(About this exercise)
Everything from the line with "(3,3'-diaminobenzidine) immunohistochemical staining" down to the line with "cancer tissue exhibits" below must be printed exactly, those two lines included. Exclude pictures.

(Supplied data)

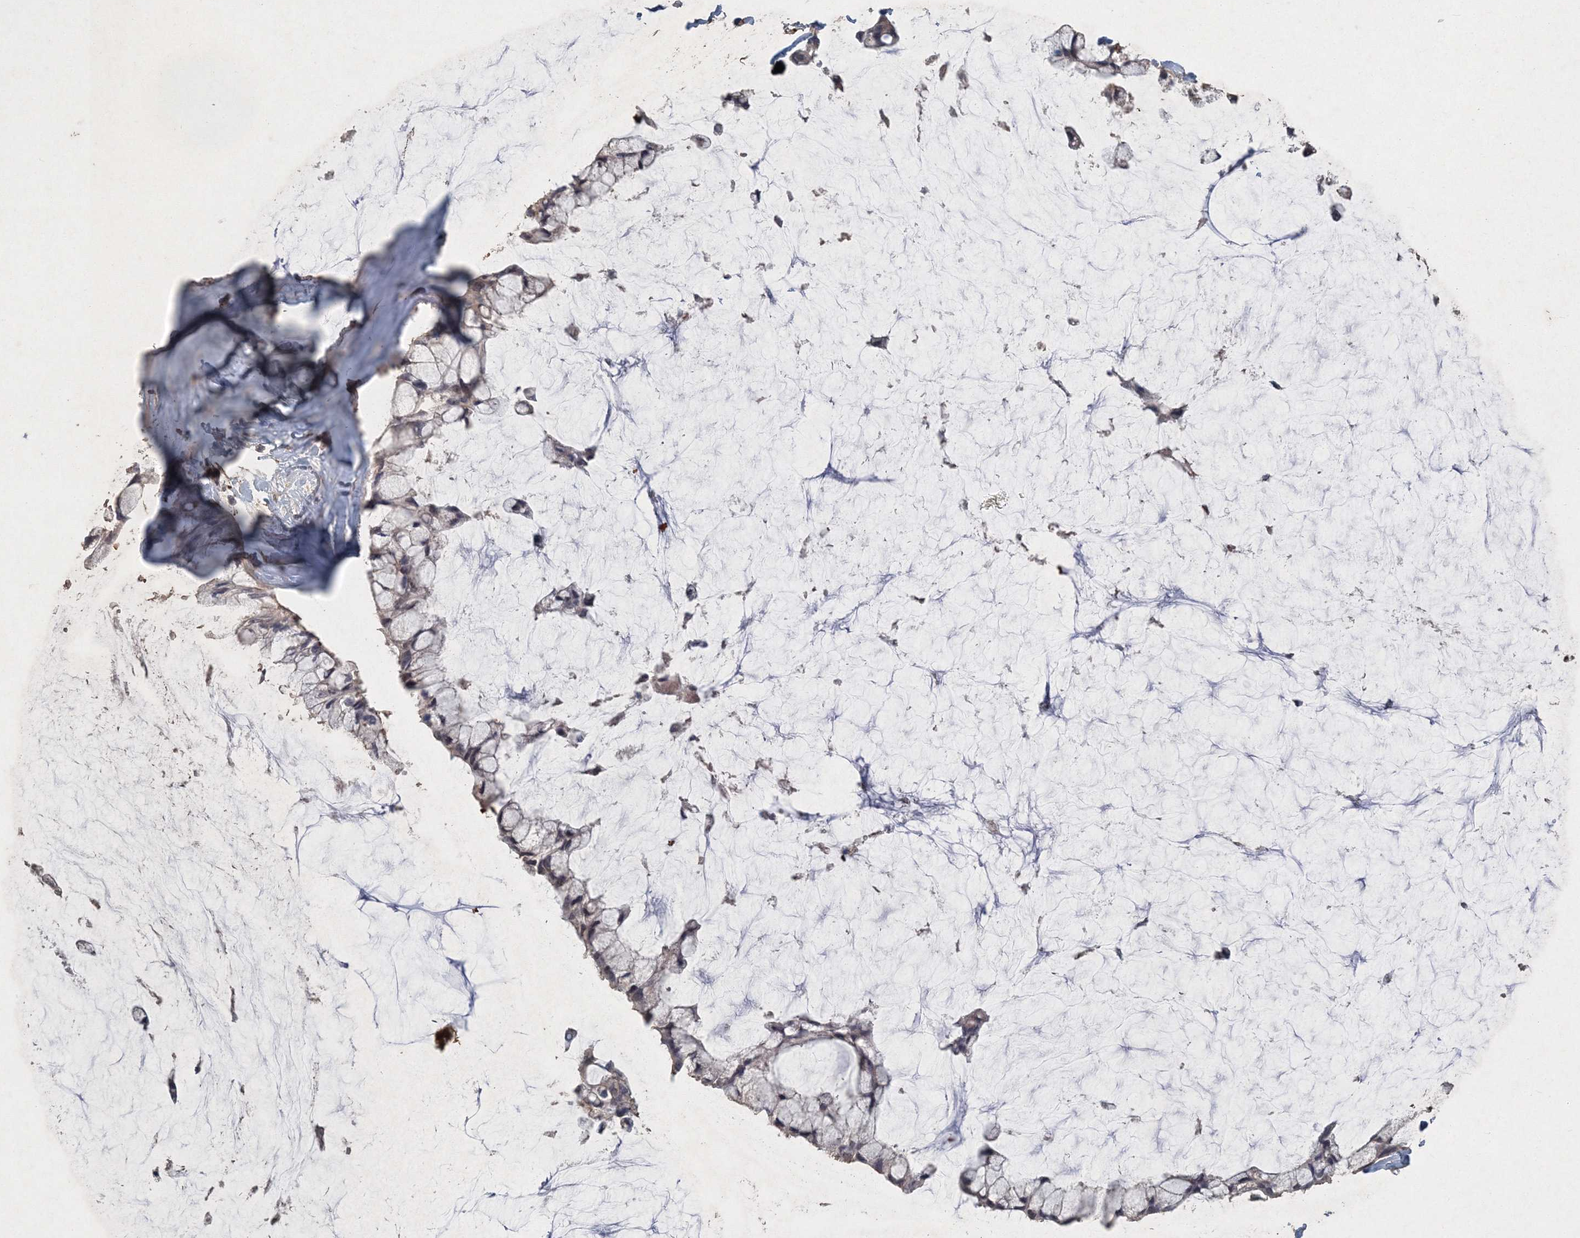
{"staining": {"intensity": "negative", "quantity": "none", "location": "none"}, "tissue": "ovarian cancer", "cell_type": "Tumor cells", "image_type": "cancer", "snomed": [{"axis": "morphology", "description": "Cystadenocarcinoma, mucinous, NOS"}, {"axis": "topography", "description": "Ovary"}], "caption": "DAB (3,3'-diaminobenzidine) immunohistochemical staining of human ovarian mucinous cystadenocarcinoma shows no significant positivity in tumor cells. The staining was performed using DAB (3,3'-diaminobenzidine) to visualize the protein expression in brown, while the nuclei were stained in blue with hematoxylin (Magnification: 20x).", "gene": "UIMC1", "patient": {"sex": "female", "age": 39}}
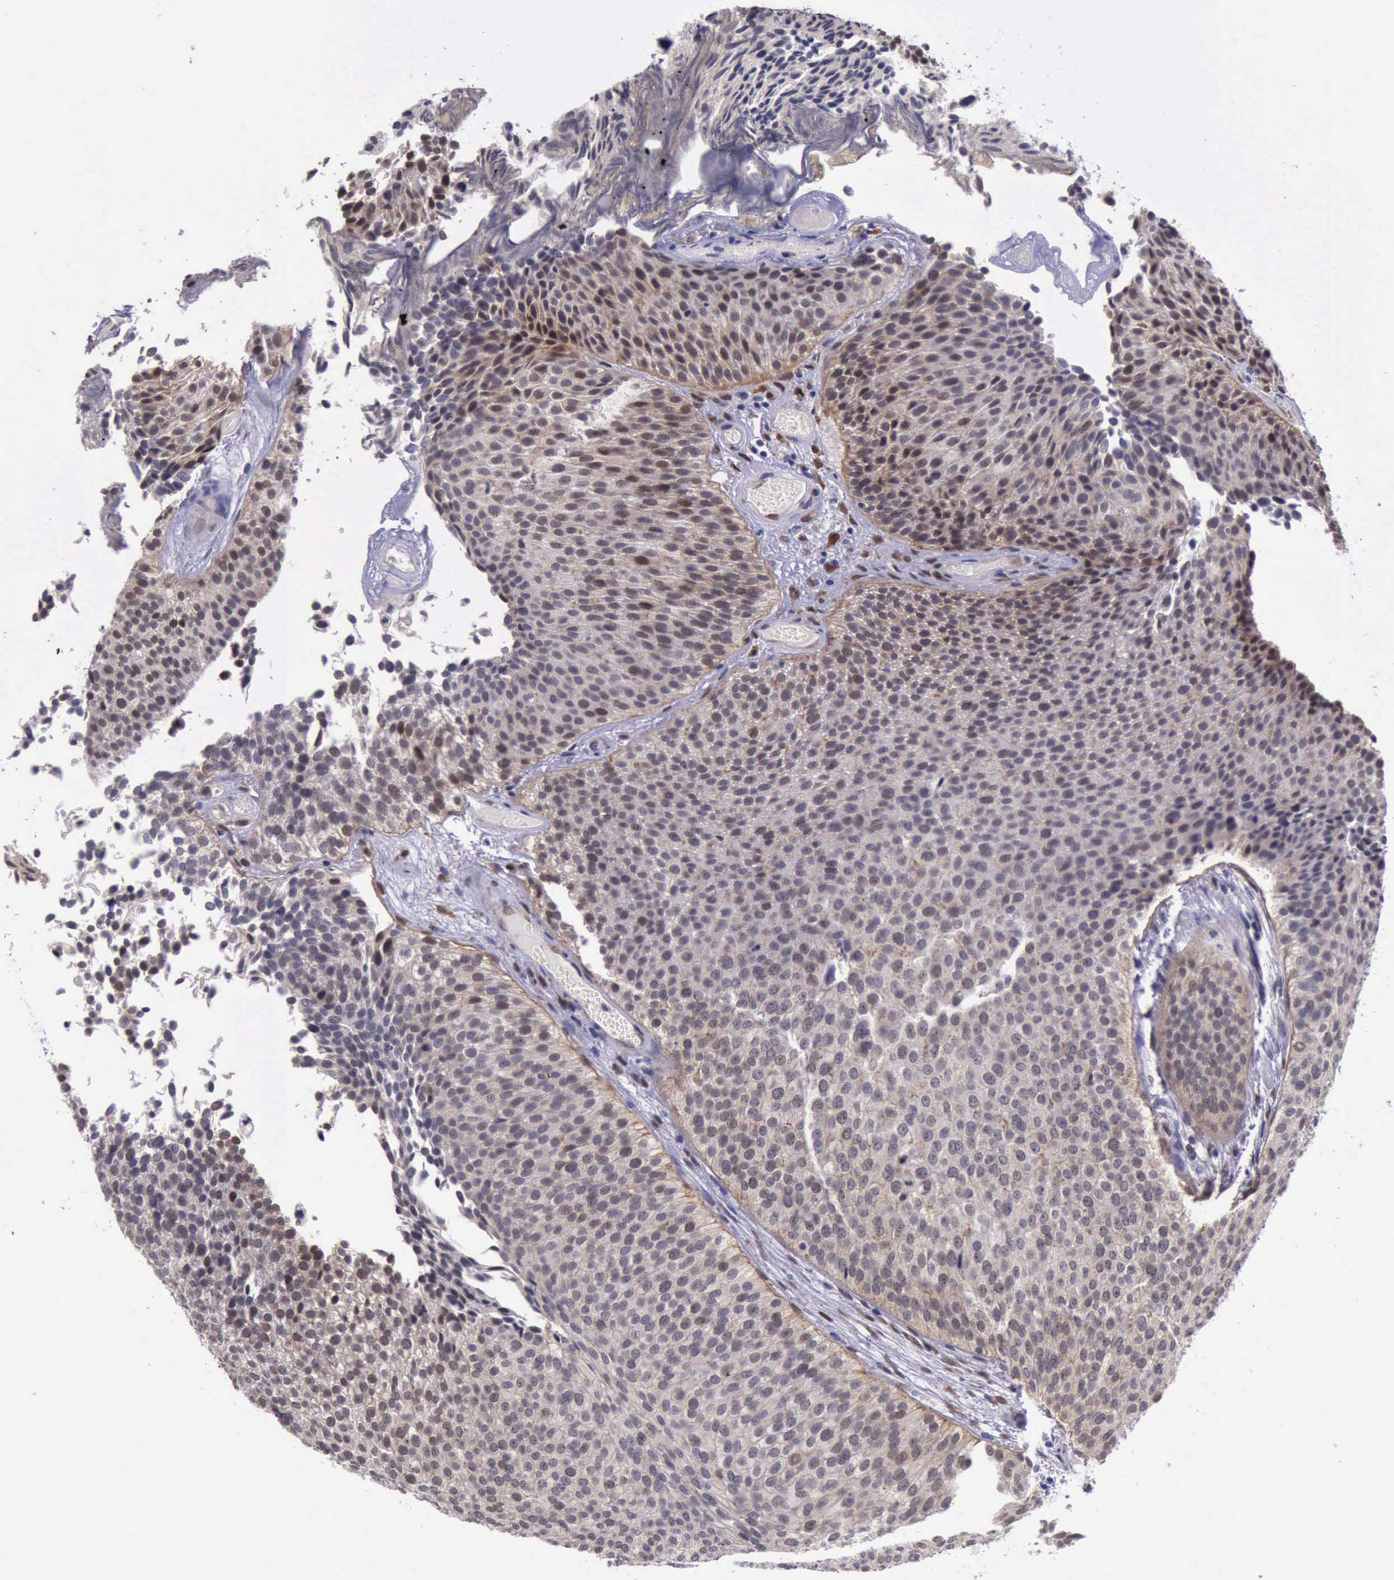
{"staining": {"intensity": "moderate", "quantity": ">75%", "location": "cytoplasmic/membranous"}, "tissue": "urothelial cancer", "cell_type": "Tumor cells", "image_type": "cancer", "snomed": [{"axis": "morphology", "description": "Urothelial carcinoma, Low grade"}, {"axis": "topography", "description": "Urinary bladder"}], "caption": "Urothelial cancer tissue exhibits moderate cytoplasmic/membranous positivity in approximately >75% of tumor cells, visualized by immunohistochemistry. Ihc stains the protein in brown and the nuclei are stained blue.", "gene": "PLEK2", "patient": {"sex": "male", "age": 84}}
* * *
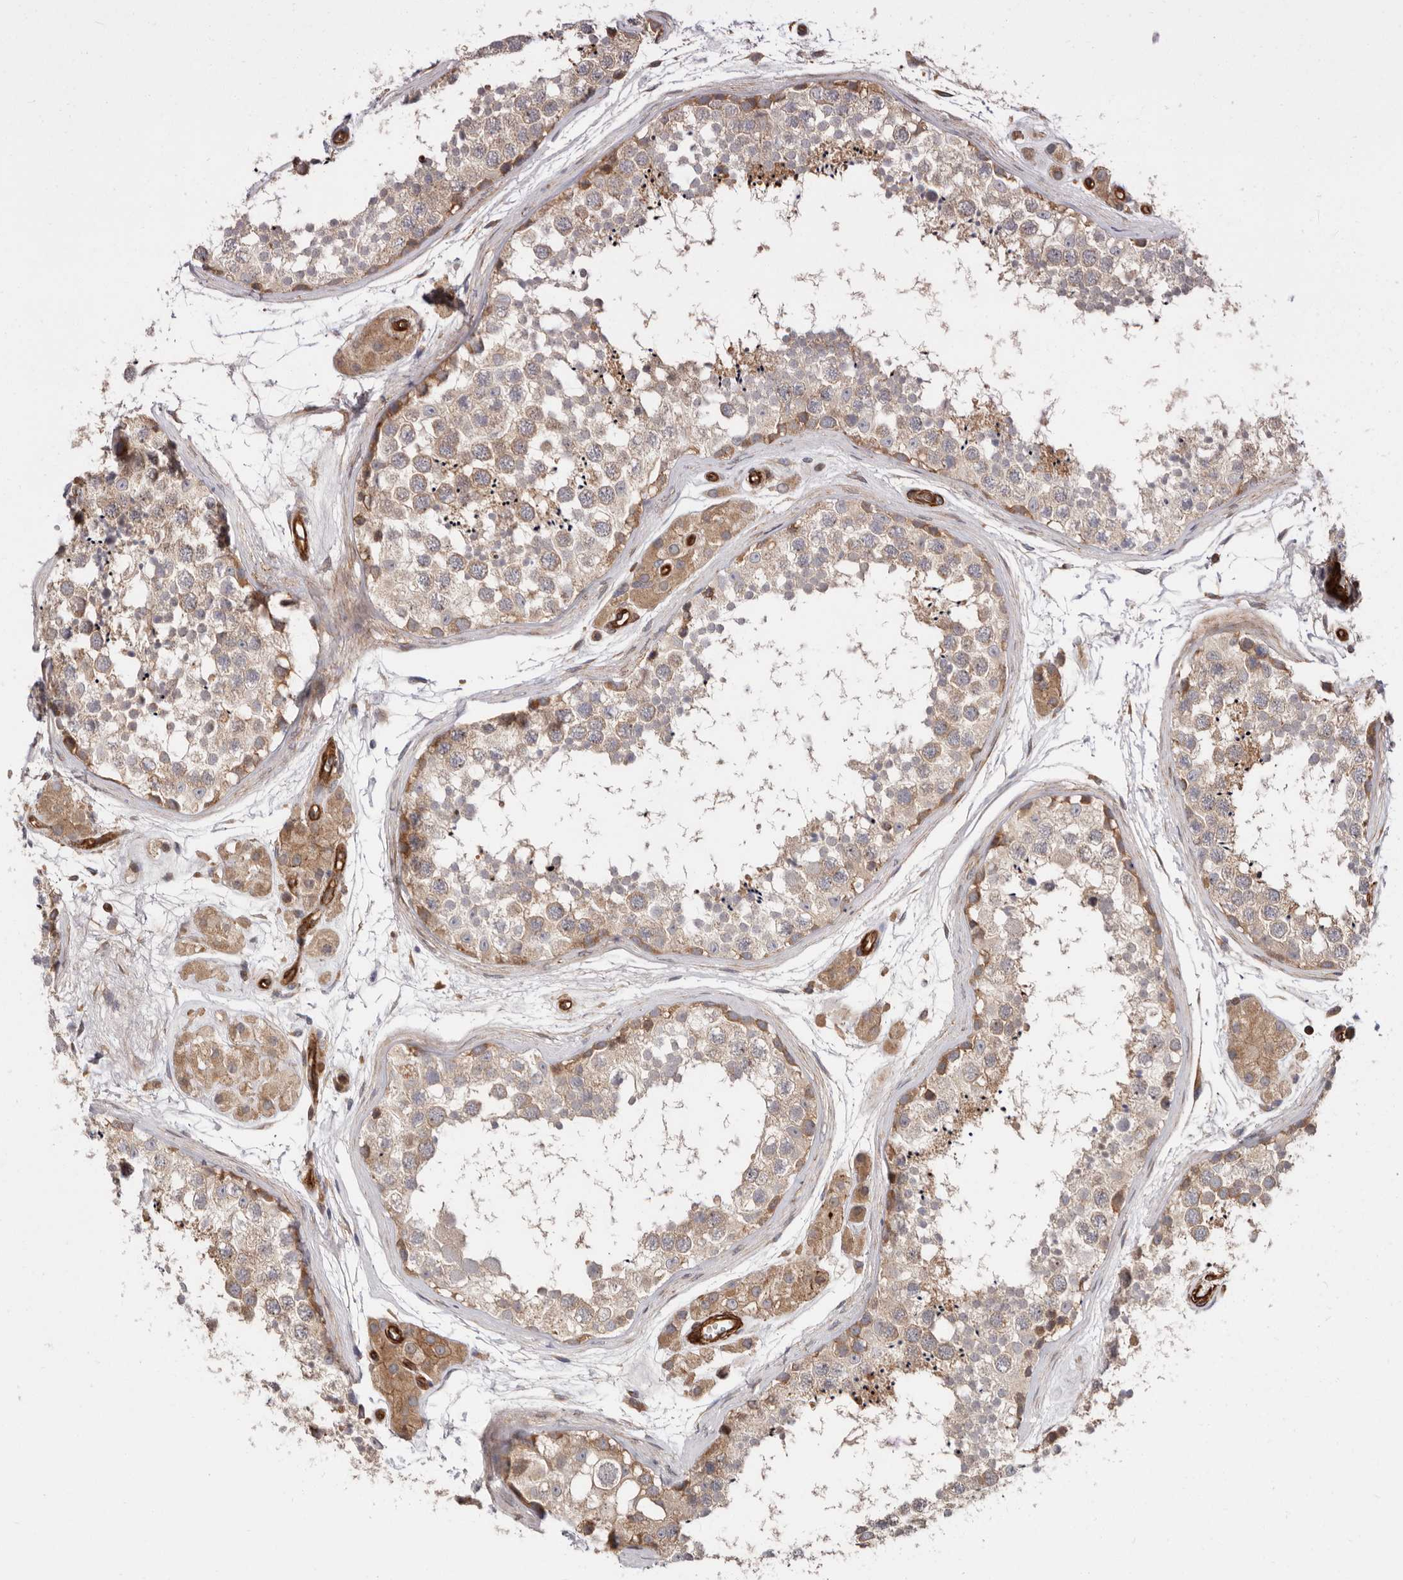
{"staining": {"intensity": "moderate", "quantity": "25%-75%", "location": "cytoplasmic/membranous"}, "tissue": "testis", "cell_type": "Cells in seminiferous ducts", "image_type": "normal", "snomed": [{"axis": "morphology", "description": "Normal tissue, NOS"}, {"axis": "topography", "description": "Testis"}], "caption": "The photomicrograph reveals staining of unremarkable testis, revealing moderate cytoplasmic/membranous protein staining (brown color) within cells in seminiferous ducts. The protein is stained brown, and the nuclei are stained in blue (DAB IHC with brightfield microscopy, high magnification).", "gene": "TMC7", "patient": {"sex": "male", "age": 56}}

(Exercise output)
{"staining": {"intensity": "negative", "quantity": "none", "location": "none"}, "tissue": "ovarian cancer", "cell_type": "Tumor cells", "image_type": "cancer", "snomed": [{"axis": "morphology", "description": "Cystadenocarcinoma, mucinous, NOS"}, {"axis": "topography", "description": "Ovary"}], "caption": "DAB (3,3'-diaminobenzidine) immunohistochemical staining of human ovarian mucinous cystadenocarcinoma shows no significant positivity in tumor cells. The staining was performed using DAB (3,3'-diaminobenzidine) to visualize the protein expression in brown, while the nuclei were stained in blue with hematoxylin (Magnification: 20x).", "gene": "UIMC1", "patient": {"sex": "female", "age": 39}}
{"staining": {"intensity": "moderate", "quantity": ">75%", "location": "cytoplasmic/membranous"}, "tissue": "urothelial cancer", "cell_type": "Tumor cells", "image_type": "cancer", "snomed": [{"axis": "morphology", "description": "Urothelial carcinoma, Low grade"}, {"axis": "topography", "description": "Urinary bladder"}], "caption": "Urothelial cancer tissue exhibits moderate cytoplasmic/membranous positivity in approximately >75% of tumor cells, visualized by immunohistochemistry. Ihc stains the protein in brown and the nuclei are stained blue.", "gene": "PLEK2", "patient": {"sex": "male", "age": 84}}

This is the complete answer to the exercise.